Job item
The material below holds a span beginning at the line with "ow Dibber brings" and ending at the line with "Partnership Programs". Quote that span exactly, both ends included, and only that span.

Supplied material
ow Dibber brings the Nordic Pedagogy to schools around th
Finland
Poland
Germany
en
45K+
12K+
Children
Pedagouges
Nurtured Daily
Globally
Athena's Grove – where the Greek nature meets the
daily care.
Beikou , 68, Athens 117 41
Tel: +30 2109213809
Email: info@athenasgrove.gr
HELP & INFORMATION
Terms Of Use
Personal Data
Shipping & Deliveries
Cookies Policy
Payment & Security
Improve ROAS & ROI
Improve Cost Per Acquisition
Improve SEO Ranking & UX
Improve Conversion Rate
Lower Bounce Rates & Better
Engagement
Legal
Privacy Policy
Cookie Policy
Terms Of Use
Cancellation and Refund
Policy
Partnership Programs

* * *

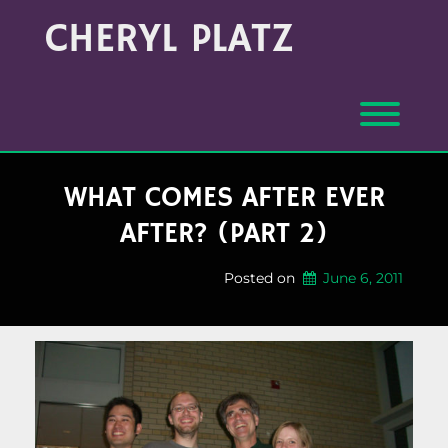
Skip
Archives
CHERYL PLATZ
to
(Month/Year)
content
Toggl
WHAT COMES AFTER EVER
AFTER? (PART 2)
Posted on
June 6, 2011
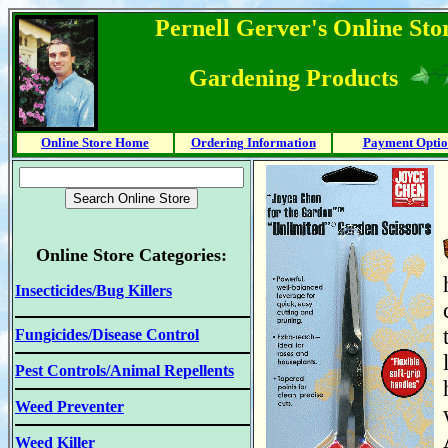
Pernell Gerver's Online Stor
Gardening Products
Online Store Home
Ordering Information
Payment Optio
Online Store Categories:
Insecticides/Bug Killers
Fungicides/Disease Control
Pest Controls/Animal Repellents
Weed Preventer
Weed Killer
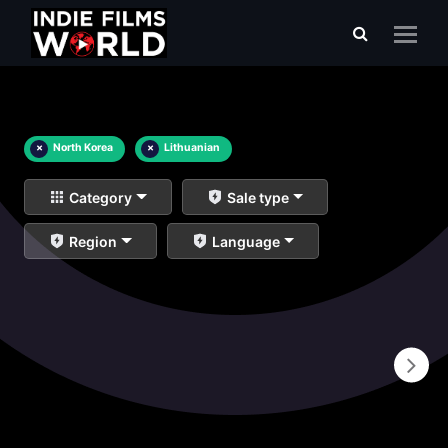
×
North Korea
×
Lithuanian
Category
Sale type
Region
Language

...

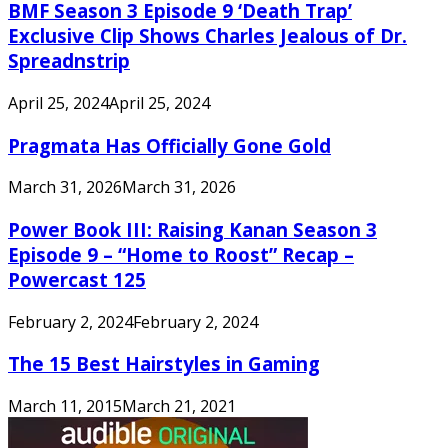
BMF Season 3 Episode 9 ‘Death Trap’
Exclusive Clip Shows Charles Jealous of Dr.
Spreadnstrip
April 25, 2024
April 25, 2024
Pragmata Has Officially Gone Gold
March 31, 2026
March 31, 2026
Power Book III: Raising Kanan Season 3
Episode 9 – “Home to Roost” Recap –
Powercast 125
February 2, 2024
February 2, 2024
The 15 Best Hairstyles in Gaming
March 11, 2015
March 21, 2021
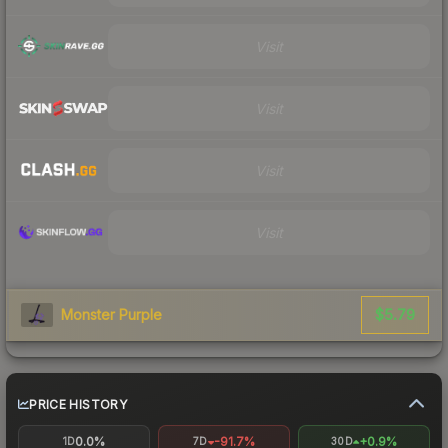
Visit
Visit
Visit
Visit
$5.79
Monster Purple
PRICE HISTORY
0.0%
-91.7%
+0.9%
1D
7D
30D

Exercise response
ow Dibber brings the Nordic Pedagogy to schools around th
Finland
Poland
Germany
en
45K+
12K+
Children
Pedagouges
Nurtured Daily
Globally
Athena's Grove – where the Greek nature meets the
daily care.
Beikou , 68, Athens 117 41
Tel: +30 2109213809
Email: info@athenasgrove.gr
HELP & INFORMATION
Terms Of Use
Personal Data
Shipping & Deliveries
Cookies Policy
Payment & Security
Improve ROAS & ROI
Improve Cost Per Acquisition
Improve SEO Ranking & UX
Improve Conversion Rate
Lower Bounce Rates & Better
Engagement
Legal
Privacy Policy
Cookie Policy
Terms Of Use
Cancellation and Refund
Policy
Partnership Programs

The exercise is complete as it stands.